To explore the relation between efficiency and size, we first calculate the fund efficiencies of Turkish mutual funds in three categories by the aid of an output-oriented DEA with a variable scale. These funds heavily invest in equities, hence, a tournament like behavior might be possible for these funds. The results mainly indicate that in the analyzed period, there is a relative up market because the mean of the fund returns is positive. The mean efficiency scores of funds declined drastically in 2016 due to the political problems Turkey faced that year, but they recovered quickly in the next year. It is apparent that in 2016, the number of less efficiently managed funds increased, but the quick recovery in the next year indicates no long term downward tendency in the efficiency scores. Based on the slack analysis, one may conclude that most funds are on the mean-variance efficient frontier which is consistent with Choi and Murthi (2001). The main reason for the low efficiency levels in 2016 is the increase in the number of funds with slacks in beta. This suggests a higher systematic risk in the market and more market timing efforts. According to the slack analysis, the same efforts bring more transaction costs with itself as well.

Exploring fund size and the DEA scores by Pearson correlation and two other rank correlations reveals that there is a linear relation between these two. Dividing the sample into two based on the fund size demonstrates that there is an association between efficiency scores and the size of larger funds. It means that larger funds are more efficiently operated than smaller ones. This finding is also consistent with the managers’ compensation consideration arguments.

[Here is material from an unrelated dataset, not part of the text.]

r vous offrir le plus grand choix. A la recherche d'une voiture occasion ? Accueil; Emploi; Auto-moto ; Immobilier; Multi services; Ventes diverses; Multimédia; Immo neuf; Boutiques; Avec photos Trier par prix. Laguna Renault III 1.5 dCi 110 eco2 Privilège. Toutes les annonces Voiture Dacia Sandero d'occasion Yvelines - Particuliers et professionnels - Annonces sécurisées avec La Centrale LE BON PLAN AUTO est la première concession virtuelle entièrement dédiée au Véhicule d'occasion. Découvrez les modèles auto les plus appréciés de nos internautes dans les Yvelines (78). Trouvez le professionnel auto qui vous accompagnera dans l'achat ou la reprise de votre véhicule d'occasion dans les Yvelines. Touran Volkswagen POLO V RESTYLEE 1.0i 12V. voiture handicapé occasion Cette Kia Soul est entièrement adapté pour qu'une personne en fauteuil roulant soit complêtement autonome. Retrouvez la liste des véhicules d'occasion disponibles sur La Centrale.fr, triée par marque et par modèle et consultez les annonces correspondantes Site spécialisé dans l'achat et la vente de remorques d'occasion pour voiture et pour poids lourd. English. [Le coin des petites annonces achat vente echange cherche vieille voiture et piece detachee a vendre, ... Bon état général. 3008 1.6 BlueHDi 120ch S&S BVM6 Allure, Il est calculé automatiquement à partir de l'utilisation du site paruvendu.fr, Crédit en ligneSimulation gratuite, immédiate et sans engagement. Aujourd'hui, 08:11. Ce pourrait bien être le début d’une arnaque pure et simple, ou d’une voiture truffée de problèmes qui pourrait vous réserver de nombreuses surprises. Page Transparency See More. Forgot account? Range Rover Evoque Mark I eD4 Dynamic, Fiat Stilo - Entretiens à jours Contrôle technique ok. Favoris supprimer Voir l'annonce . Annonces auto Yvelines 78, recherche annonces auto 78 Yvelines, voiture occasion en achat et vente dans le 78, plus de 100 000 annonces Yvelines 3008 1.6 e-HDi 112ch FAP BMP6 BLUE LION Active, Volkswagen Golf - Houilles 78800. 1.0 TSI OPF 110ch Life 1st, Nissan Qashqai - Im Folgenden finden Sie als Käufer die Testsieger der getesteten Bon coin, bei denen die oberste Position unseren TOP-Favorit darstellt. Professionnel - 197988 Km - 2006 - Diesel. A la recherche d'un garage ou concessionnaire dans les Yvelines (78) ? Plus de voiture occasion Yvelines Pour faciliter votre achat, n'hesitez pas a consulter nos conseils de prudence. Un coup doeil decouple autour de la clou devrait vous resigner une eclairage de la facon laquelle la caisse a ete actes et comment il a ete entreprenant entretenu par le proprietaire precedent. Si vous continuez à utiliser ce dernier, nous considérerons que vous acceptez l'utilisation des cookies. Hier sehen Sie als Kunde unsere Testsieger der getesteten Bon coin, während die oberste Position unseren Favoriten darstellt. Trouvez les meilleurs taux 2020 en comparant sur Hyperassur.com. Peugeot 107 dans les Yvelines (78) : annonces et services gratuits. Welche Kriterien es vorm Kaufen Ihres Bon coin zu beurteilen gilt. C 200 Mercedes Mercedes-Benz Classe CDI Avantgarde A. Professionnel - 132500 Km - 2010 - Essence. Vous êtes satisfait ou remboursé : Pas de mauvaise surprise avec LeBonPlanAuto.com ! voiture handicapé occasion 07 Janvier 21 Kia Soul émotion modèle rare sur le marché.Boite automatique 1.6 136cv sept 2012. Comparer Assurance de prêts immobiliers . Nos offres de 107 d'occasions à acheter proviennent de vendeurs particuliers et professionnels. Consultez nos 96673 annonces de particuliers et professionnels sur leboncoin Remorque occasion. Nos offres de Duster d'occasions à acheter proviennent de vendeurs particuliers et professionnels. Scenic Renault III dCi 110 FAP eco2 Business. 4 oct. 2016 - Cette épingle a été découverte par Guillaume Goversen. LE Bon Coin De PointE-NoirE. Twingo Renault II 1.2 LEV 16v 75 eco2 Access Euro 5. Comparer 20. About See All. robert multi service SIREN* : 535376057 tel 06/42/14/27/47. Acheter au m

A linear regression verifies the above mentioned finding but does not show a nonlinear association. On the other hand, nonparametric tests cannot find a difference in the medians and distributions of small and large sub-samples. In general, we find stronger evidence for the fund size and efficiency relation than Basso and Funari (2017) who conclude a weak association between these two for the European markets and that there is no need to add size as an input to the DEA method.

The existence of a positive and significant size impact may be attributed to the Turkish fund market specifics. Most large funds are bank-based, although they are legally separated entities. Such a market structure may lead to lower transaction costs for large funds due to the economies of scale and better managerial techniques. One more argument to explain this relation is the fund managers’ tendency to exploit the fund assets. More specifically, Chevalier and Ellison (1997) and Brown et al. (1996) state that fund managers are eager to be among winners in the market in order to attract more cash inflows because their compensation is based on the fund’s total assets. This positive size effect might be attributed to those efforts. This situation is even valid for the Turkish mutual fund market where cash outflows are observed from well performed funds of the previous period.

The addition of size input into the DEA provides an analysis that considers mutual fund efficiency as a function of managerial skill, cost, risk, and fund size. The results exhibit a different efficiency frontier and a higher number of funds operating on the frontier. Larger funds are generally more efficient.

Evaluating relative mean slacks shows that although the number of funds with zero slacks with respect to size is high, particularly in 2016 it decreases significantly. It cannot rise to its previous level even in the recovery period. The intense cash outflows and the tendency to liquidate when in the profit zone among the fund investors might explain this situation. This suggests that fund managers have difficulties managing fund size in the crisis periods. Especially in these periods, fund size might add to the fund efficiencies. The visual comparison of DEA scores throughout the years with and without size as an input verifies this finding. Last, fund managers need to pay attention to the risk of the portfolio, most especially to fund beta.